_WORK ITEM_
Give all of the listing again word for word, with images excluded.

_RECORDS FOR PROCESSING_
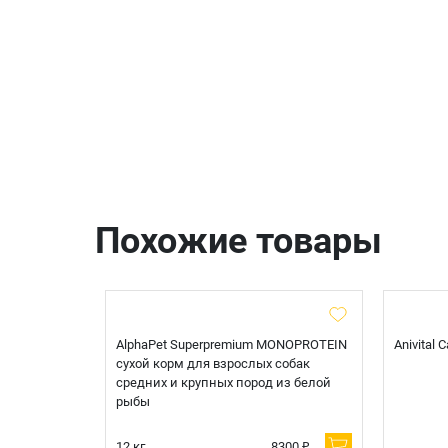
Похожие товары
t Sterilised
AlphaPet Superpremium MONOPROTEIN
Anivital
я
сухой корм для взрослых собак
 белой
средних и крупных пород из белой
рыбы
600 ₽
12 кг.
8300 ₽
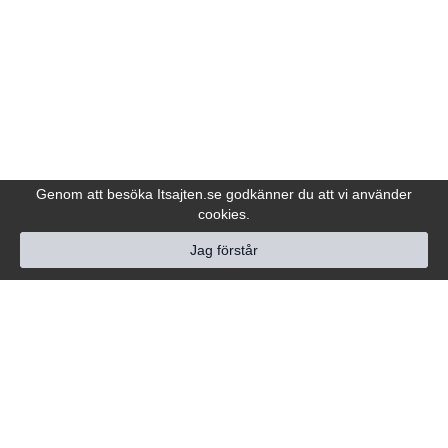
Genom att besöka Itsajten.se godkänner du att vi använder
cookies.
Jag förstår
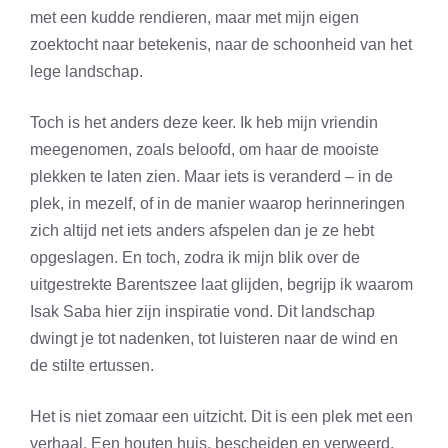
met een kudde rendieren, maar met mijn eigen
zoektocht naar betekenis, naar de schoonheid van het
lege landschap.
Toch is het anders deze keer. Ik heb mijn vriendin
meegenomen, zoals beloofd, om haar de mooiste
plekken te laten zien. Maar iets is veranderd – in de
plek, in mezelf, of in de manier waarop herinneringen
zich altijd net iets anders afspelen dan je ze hebt
opgeslagen. En toch, zodra ik mijn blik over de
uitgestrekte Barentszee laat glijden, begrijp ik waarom
Isak Saba hier zijn inspiratie vond. Dit landschap
dwingt je tot nadenken, tot luisteren naar de wind en
de stilte ertussen.
Het is niet zomaar een uitzicht. Dit is een plek met een
verhaal. Een houten huis, bescheiden en verweerd,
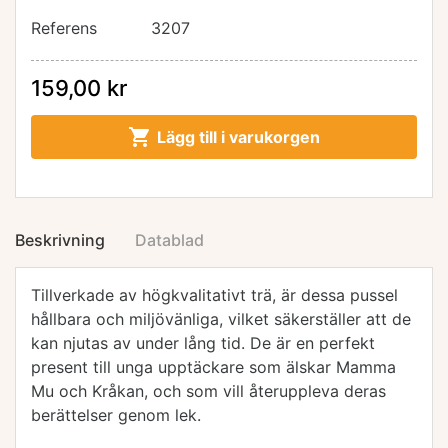
Referens
3207
159,00 kr

Lägg till i varukorgen
Beskrivning
Datablad
Tillverkade av högkvalitativt trä, är dessa pussel
hållbara och miljövänliga, vilket säkerställer att de
kan njutas av under lång tid. De är en perfekt
present till unga upptäckare som älskar Mamma
Mu och Kråkan, och som vill återuppleva deras
berättelser genom lek.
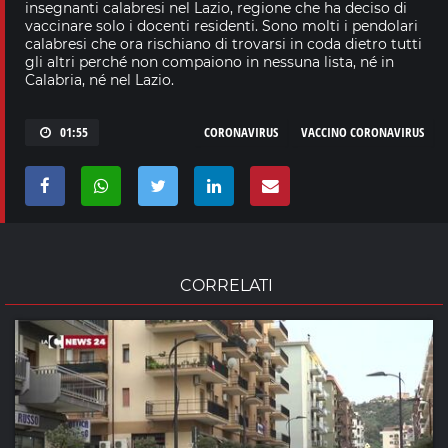
insegnanti calabresi nel Lazio, regione che ha deciso di
vaccinare solo i docenti residenti. Sono molti i pendolari
calabresi che ora rischiano di trovarsi in coda dietro tutti
gli altri perché non compaiono in nessuna lista, né in
Calabria, né nel Lazio.
01:55
CORONAVIRUS
VACCINO CORONAVIRUS
CORRELATI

_THE ANSWER_
Похожие товары
t Sterilised
AlphaPet Superpremium MONOPROTEIN
Anivital
я
сухой корм для взрослых собак
 белой
средних и крупных пород из белой
рыбы
600 ₽
12 кг.
8300 ₽
Genom att besöka Itsajten.se godkänner du att vi använder
cookies.
Jag förstår
met een kudde rendieren, maar met mijn eigen
zoektocht naar betekenis, naar de schoonheid van het
lege landschap.
Toch is het anders deze keer. Ik heb mijn vriendin
meegenomen, zoals beloofd, om haar de mooiste
plekken te laten zien. Maar iets is veranderd – in de
plek, in mezelf, of in de manier waarop herinneringen
zich altijd net iets anders afspelen dan je ze hebt
opgeslagen. En toch, zodra ik mijn blik over de
uitgestrekte Barentszee laat glijden, begrijp ik waarom
Isak Saba hier zijn inspiratie vond. Dit landschap
dwingt je tot nadenken, tot luisteren naar de wind en
de stilte ertussen.
Het is niet zomaar een uitzicht. Dit is een plek met een
verhaal. Een houten huis, bescheiden en verweerd,
Referens
3207
159,00 kr

Lägg till i varukorgen
Beskrivning
Datablad
Tillverkade av högkvalitativt trä, är dessa pussel
hållbara och miljövänliga, vilket säkerställer att de
kan njutas av under lång tid. De är en perfekt
present till unga upptäckare som älskar Mamma
Mu och Kråkan, och som vill återuppleva deras
berättelser genom lek.
insegnanti calabresi nel Lazio, regione che ha deciso di
vaccinare solo i docenti residenti. Sono molti i pendolari
calabresi che ora rischiano di trovarsi in coda dietro tutti
gli altri perché non compaiono in nessuna lista, né in
Calabria, né nel Lazio.
01:55
CORONAVIRUS
VACCINO CORONAVIRUS
CORRELATI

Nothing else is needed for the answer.